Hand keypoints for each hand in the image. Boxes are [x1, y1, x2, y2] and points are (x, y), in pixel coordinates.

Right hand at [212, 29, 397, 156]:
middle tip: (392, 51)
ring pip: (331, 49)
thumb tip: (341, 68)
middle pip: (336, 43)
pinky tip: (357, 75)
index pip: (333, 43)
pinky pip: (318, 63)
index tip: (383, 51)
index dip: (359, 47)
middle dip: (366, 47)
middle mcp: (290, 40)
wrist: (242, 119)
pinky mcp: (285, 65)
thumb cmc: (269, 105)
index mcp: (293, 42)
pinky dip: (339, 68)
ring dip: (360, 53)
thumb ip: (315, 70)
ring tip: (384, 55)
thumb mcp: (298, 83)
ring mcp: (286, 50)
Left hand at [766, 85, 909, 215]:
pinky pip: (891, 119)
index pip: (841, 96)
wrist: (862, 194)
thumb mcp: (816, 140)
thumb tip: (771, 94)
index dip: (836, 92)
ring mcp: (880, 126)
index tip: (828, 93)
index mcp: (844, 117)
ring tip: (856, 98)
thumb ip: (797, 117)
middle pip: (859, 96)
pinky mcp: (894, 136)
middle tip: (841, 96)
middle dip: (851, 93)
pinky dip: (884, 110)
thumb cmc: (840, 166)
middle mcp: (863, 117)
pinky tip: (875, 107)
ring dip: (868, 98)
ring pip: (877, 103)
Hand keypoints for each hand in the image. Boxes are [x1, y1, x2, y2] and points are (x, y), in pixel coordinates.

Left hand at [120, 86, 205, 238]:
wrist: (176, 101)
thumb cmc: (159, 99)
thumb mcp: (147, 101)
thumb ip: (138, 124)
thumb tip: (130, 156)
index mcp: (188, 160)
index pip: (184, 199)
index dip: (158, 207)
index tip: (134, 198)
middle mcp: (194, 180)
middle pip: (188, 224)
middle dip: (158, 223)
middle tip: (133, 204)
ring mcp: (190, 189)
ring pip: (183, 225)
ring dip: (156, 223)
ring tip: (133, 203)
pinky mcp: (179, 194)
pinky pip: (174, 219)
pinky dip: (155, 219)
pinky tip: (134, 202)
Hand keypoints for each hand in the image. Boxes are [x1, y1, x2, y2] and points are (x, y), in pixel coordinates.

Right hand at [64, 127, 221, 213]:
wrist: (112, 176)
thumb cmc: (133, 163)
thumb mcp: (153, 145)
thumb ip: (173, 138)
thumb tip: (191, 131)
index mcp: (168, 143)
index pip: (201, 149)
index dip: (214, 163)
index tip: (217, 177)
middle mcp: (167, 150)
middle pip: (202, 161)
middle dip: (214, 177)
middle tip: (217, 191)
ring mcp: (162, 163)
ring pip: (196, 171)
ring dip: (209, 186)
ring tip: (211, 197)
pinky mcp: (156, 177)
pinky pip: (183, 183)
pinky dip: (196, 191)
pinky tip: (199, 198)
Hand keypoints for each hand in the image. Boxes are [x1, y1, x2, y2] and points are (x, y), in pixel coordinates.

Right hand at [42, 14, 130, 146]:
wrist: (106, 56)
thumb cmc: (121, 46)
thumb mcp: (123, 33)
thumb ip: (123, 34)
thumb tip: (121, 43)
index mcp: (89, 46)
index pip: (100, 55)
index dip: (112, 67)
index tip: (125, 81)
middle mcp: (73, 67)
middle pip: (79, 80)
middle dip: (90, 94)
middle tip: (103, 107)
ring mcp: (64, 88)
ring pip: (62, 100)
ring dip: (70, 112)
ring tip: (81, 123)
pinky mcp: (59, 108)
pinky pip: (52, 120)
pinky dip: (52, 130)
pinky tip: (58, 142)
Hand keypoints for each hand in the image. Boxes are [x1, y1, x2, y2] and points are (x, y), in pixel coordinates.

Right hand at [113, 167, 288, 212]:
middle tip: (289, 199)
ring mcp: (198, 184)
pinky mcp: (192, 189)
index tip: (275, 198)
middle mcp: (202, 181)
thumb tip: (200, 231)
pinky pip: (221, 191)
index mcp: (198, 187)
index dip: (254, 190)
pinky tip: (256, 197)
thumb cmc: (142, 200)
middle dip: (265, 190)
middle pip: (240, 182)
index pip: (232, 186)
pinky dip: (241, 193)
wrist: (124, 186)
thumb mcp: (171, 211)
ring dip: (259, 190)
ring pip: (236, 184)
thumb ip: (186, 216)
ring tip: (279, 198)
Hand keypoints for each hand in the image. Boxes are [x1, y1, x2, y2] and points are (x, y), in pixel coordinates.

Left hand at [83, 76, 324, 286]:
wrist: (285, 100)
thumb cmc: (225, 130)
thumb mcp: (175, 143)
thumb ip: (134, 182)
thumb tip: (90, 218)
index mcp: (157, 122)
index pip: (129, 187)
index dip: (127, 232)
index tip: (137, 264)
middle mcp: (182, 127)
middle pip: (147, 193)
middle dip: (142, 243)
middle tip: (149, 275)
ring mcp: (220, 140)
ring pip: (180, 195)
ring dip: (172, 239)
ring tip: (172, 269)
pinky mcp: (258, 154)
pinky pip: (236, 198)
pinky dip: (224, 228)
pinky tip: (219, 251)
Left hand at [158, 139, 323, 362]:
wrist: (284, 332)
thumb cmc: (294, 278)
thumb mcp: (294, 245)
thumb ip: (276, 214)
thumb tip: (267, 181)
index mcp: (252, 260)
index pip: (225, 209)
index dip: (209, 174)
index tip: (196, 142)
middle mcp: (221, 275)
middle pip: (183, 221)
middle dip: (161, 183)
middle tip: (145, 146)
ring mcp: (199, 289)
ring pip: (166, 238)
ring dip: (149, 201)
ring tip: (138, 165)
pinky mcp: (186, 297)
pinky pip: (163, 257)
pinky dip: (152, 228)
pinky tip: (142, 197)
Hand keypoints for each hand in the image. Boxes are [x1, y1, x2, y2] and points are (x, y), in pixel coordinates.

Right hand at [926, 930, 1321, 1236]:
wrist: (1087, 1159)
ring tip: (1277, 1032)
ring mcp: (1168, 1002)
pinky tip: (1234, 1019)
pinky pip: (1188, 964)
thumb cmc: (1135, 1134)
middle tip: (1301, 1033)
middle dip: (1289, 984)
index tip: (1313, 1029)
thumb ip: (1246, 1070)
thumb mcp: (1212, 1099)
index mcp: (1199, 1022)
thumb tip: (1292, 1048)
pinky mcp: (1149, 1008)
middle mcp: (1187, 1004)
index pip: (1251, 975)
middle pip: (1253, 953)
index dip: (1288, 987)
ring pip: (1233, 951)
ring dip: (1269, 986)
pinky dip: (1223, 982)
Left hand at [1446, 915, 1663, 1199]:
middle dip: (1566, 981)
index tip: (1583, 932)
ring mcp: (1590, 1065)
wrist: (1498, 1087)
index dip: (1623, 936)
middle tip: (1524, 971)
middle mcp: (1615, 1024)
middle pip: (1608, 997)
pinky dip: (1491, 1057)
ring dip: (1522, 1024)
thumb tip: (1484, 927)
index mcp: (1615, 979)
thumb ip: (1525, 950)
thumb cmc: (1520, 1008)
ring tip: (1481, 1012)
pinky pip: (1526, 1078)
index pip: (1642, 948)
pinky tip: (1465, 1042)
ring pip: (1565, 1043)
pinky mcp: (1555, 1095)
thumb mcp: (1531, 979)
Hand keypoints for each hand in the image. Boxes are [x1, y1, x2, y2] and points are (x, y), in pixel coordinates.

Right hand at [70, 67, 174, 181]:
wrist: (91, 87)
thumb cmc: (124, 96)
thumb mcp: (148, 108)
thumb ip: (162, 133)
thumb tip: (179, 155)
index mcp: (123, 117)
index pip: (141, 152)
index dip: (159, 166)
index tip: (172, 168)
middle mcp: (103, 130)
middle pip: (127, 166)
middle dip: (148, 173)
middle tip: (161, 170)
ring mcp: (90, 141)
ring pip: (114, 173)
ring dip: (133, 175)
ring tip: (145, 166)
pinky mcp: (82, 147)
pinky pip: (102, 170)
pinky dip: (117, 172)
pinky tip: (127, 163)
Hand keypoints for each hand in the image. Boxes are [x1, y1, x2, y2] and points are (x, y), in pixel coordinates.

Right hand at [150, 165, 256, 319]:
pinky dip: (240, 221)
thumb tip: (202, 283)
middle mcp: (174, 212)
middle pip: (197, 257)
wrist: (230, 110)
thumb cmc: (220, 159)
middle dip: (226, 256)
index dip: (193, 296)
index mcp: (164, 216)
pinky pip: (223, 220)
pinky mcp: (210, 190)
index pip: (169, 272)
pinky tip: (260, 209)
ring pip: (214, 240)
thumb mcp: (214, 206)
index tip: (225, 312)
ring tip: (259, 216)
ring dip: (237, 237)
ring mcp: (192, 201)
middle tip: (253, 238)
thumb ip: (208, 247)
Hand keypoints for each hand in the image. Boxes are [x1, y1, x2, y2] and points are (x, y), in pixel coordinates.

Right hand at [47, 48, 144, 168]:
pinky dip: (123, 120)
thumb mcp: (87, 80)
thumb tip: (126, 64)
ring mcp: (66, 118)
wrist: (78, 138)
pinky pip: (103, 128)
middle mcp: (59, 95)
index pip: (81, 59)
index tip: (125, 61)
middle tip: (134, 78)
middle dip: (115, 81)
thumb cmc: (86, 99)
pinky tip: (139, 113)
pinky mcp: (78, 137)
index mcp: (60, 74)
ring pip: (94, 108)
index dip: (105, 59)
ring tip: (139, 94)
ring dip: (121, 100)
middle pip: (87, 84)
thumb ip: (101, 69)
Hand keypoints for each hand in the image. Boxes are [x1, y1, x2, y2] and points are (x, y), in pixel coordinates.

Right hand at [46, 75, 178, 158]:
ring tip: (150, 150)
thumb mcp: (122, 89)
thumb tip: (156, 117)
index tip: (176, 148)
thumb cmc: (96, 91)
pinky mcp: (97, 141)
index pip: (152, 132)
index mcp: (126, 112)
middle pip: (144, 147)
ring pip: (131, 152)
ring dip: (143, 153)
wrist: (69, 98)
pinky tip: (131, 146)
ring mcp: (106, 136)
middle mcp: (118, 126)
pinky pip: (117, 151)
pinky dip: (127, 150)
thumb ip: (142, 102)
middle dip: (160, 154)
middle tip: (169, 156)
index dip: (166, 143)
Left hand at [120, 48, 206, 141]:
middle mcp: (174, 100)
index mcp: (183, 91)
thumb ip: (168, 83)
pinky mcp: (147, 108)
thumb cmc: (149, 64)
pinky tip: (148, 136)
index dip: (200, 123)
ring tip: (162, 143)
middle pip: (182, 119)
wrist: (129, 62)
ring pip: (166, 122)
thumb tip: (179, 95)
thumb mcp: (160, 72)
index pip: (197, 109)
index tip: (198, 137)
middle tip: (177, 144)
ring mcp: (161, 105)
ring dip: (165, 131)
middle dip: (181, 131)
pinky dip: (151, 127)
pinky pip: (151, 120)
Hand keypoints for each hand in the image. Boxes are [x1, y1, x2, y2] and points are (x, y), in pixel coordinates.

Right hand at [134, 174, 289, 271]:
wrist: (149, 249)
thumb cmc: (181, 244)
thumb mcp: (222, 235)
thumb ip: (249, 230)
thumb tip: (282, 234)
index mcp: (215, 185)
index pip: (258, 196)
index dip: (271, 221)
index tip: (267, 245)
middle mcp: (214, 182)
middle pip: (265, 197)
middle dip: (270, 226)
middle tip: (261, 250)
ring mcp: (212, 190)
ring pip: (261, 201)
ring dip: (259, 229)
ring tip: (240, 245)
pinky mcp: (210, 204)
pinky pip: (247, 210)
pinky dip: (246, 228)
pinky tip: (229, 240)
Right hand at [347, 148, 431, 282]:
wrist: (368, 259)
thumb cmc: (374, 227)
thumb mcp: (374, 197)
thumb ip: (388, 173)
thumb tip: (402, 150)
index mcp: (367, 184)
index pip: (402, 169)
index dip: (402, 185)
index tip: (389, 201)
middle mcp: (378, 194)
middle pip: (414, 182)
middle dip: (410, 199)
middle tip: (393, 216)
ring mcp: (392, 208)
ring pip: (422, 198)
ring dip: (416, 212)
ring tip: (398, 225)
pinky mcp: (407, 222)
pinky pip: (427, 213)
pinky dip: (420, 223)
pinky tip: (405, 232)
┄┄┄┄┄┄┄┄┄┄
**REQUIRED ACTION**:
Repeat the entries above verbatim, but only from the line that has "middle pip: (859, 96)" down to the line that has "ring dip: (156, 223)", inclusive.

**RESPONSE BELOW**:
middle pip: (859, 96)
pinky mcp: (894, 136)
middle tip: (841, 96)
middle dip: (851, 93)
pinky dip: (884, 110)
thumb cmc: (840, 166)
middle mcp: (863, 117)
pinky tip: (875, 107)
ring dip: (868, 98)
ring pip: (877, 103)
Hand keypoints for each hand in the image. Boxes are [x1, y1, x2, y2] and points are (x, y), in pixel coordinates.

Left hand at [120, 86, 205, 238]:
wrist: (176, 101)
thumb cmc: (159, 99)
thumb mcp: (147, 101)
thumb ip: (138, 124)
thumb tip: (130, 156)
index mcp: (188, 160)
index pip: (184, 199)
index dip: (158, 207)
index tip: (134, 198)
middle mcp: (194, 180)
middle pip: (188, 224)
middle dip: (158, 223)
middle tip: (133, 204)
ring mcp: (190, 189)
ring pip: (183, 225)
ring dip: (156, 223)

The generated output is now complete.